Our advice? There’s no time like the present.
T-minus 8 months until D-Day. Dublin Marathon 2019 will have a record breaking 22,500 participants for its 40th Anniversary on Sunday 27th October. The additional places will go on sale on 1st July.
If you’ve got your hands on one of these entries, or you’re hoping to get one on 1st July, chances are you’re well versed in how to prepare. But maybe this is your first marathon, or you’re looking to get a PB, or you just can’t seem to decide on a training plan.
So When Should I Start Training?
Even though the event seems ages away, getting started now will stand to you eight months down the line.
Manage your expectations. Deciding what you want to achieve with your Dublin Marathon experience will make your training plan become much clearer. Write down the answers to the following questions, and be realistic:
- What is your current fitness level?
- What marathon time are you aiming for?
- How much time can you make for training?
- Have you got any holidays/events planned that will interrupt your training?
Figuring out how much work needs to be done versus the time you have available will determine your training plan.
What Training Plan Should I Follow?
Like with most things, there is no ‘one size fits all’. One Google search will show you all the different ways you could train for a marathon. With so many options, it’s hard to figure out what plan to go for.
The best thing to do is to listen to all the advice you’re offered but only apply what is necessary and relevant to you.
You don’t need to be running long distances at this stage of your preparation. With eight months to go, you have time to ease your body into its new regime.
General body conditioning will go a long way. If your muscles are stronger, you will feel the difference a few miles in. Mix up your training – don’t just stick to running. Try incorporating strengthening exercises to build strength as well as stamina.
Copy this layout, and set yourself a realistic plan in monthly chunks, working around your other commitments.
How Do I Know If I’m On The Right Track?
Break up the eight months into two-month blocks, stating what you want to achieve by the end of each block. This means creating four achievable goals before the ultimate goal of the Dublin Marathon.

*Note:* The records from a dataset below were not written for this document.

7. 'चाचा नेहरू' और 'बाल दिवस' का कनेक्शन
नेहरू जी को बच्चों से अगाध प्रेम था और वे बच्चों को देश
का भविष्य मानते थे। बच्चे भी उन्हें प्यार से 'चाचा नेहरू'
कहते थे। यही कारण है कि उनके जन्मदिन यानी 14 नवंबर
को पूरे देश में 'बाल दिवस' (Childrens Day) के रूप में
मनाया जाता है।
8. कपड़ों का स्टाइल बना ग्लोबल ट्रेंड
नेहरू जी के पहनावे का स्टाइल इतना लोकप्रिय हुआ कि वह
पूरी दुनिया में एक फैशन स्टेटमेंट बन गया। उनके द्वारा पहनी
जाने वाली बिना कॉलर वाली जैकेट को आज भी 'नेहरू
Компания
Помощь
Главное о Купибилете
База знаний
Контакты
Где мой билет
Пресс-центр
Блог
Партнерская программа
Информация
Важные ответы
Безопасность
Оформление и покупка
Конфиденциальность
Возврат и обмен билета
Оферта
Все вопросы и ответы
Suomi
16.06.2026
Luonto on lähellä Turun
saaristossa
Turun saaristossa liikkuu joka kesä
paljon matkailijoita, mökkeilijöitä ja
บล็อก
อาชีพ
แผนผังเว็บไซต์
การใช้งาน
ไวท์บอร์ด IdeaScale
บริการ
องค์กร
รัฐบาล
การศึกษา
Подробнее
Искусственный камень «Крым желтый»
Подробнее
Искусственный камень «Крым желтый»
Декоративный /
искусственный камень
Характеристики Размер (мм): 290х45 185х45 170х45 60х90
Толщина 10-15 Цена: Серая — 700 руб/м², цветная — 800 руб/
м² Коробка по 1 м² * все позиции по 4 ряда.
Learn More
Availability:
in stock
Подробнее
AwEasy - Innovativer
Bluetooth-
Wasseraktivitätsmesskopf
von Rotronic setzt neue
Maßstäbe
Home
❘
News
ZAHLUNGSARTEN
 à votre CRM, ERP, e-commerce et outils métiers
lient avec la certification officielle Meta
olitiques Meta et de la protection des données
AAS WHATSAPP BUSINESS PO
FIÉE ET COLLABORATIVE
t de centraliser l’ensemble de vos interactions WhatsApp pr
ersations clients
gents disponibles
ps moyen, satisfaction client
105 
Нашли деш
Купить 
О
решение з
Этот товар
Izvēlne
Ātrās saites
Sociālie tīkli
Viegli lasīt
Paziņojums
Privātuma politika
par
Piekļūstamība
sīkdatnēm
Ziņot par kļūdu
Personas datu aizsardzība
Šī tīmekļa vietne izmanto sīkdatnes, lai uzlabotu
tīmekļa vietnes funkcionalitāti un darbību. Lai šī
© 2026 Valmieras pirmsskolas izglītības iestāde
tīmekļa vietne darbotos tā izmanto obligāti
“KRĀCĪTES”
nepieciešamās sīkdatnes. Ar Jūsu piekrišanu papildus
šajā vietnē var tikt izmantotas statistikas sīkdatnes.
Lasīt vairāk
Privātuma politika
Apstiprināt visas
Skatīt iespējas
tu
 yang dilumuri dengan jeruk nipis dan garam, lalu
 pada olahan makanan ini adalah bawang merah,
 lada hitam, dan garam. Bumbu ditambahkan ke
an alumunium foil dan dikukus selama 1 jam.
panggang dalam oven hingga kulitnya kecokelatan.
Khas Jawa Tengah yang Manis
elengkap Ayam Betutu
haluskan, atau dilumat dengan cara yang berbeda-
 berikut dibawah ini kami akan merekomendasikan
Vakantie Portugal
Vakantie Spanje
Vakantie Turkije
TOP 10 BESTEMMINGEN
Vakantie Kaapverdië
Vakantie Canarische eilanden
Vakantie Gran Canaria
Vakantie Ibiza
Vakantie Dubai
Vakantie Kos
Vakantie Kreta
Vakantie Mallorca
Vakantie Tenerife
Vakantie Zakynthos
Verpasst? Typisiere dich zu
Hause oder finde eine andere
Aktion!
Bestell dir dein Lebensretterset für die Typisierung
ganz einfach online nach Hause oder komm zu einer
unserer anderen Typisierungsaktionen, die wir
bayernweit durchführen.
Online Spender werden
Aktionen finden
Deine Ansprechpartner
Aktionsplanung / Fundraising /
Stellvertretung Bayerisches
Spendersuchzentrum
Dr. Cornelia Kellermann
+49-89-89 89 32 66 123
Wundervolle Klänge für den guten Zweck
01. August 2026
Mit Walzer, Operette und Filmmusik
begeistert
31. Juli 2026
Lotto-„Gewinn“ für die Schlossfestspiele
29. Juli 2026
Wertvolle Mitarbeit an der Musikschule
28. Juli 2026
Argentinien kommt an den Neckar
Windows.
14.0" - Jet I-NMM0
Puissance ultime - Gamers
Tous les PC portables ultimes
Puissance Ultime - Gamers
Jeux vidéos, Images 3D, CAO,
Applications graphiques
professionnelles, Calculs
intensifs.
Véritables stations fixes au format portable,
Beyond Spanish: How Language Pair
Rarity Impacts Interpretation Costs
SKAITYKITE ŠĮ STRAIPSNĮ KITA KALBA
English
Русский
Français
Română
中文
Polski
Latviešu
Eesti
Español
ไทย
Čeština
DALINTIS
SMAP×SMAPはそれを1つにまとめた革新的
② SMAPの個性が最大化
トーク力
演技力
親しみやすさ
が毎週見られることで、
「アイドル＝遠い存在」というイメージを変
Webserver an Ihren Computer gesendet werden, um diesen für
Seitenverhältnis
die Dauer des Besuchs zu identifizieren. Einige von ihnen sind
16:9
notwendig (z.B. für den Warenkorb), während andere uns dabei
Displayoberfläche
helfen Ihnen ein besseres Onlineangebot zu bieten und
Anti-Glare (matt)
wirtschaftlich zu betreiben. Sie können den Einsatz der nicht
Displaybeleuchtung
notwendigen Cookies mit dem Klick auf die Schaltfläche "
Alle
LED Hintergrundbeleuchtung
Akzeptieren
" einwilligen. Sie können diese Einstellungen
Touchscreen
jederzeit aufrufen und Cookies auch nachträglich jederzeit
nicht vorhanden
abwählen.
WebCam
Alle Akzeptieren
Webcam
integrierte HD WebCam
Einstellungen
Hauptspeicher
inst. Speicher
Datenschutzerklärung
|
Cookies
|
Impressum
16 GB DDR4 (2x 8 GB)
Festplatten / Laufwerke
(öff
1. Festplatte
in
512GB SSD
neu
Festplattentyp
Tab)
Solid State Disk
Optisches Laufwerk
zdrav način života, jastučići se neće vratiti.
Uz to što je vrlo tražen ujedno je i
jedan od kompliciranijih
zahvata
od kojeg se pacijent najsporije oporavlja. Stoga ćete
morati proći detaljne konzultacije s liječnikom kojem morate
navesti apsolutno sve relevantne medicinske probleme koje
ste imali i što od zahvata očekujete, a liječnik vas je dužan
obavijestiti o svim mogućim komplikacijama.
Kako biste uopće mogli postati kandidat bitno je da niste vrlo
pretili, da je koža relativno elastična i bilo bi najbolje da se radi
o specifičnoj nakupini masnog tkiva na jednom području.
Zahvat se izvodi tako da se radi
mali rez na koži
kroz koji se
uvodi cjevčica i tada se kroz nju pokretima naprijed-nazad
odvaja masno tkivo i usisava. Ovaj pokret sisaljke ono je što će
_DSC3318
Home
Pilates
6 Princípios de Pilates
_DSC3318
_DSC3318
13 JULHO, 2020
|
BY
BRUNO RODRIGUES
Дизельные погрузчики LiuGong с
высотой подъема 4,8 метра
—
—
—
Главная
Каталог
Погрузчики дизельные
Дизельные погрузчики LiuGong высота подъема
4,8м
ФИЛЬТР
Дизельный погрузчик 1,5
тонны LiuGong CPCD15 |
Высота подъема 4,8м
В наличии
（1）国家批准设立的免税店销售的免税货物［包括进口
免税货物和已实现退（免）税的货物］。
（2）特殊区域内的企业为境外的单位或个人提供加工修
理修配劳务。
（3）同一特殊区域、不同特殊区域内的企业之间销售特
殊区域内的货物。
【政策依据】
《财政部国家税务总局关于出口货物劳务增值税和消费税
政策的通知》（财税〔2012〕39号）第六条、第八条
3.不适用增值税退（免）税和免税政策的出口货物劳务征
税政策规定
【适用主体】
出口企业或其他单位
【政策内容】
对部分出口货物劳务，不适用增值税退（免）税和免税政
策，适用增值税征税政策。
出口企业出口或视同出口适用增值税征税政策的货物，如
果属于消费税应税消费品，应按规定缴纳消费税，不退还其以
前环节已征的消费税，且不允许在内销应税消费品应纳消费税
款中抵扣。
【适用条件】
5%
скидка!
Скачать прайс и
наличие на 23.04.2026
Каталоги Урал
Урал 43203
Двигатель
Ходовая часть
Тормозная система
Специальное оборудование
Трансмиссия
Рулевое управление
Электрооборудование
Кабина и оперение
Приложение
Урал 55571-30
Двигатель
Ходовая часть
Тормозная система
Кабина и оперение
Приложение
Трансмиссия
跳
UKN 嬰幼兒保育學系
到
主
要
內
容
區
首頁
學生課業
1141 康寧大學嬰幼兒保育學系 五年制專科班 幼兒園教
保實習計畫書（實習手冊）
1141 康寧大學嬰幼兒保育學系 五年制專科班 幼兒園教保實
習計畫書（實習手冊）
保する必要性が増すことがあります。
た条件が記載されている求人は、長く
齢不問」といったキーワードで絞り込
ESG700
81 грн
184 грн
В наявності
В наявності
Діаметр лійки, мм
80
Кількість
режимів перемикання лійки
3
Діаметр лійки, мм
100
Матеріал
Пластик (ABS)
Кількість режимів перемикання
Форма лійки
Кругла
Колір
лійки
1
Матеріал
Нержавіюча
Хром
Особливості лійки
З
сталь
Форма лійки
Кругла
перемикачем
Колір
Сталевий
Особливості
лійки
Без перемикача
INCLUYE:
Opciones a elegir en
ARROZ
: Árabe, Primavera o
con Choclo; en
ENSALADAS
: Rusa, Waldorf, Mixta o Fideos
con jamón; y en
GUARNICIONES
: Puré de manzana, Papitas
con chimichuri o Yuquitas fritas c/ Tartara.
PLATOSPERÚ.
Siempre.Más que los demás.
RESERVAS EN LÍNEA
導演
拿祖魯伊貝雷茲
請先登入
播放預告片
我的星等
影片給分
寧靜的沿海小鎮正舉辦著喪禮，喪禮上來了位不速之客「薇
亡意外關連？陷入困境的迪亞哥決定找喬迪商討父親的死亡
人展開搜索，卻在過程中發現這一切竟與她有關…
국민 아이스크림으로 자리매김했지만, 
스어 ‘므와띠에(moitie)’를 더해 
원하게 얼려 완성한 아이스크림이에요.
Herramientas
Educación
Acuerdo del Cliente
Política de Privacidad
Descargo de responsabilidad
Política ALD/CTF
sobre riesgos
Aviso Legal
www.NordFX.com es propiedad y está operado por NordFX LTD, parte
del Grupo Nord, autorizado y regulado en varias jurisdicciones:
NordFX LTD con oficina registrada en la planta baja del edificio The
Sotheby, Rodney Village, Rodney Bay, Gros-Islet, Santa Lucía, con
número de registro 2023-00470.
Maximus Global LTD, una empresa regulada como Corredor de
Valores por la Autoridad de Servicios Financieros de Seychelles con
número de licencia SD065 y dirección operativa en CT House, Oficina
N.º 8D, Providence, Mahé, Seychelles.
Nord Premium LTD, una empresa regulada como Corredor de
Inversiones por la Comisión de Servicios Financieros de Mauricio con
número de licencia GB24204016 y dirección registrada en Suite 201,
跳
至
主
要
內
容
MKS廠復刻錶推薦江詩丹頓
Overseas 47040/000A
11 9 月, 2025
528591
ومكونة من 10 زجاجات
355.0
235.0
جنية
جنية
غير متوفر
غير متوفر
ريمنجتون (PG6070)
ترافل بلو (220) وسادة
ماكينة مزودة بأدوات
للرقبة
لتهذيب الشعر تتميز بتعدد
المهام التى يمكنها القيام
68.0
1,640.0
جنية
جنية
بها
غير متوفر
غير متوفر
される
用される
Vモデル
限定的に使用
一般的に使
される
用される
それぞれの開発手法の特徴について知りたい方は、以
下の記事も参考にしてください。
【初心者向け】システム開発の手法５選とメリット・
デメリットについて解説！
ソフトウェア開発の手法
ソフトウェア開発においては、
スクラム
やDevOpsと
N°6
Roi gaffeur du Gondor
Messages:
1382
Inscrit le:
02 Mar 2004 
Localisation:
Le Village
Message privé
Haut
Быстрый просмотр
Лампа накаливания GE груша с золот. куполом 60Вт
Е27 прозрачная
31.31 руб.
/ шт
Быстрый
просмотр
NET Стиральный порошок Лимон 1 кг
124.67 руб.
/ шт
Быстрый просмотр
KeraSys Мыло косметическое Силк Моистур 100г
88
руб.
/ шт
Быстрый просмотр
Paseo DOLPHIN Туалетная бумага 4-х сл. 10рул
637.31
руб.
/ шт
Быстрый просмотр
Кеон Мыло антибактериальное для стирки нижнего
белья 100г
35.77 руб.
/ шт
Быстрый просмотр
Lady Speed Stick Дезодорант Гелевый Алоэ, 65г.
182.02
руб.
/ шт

Give yourself a pat on the back every time you succeed with one of these goals. This way, you really will notice your progress.
If you are struggling with motivation to train, maybe you need to set yourself goals for in between now and event day. Consider signing up for a summer half marathon, and work towards this.
This will also give you a good indication of how prepared you are, or of how much work needs to be done before the marathon.
Think about getting a running buddy, or joining a running club for extra support and motivation. Even on the days you’re feeling tired, this provides a sense of accountability, making it more likely that you’ll push through and stick to the training plan.
It’s All About Attitude
Put the work in and you’ll reap the rewards, it’s as simple as that. The countdown begins!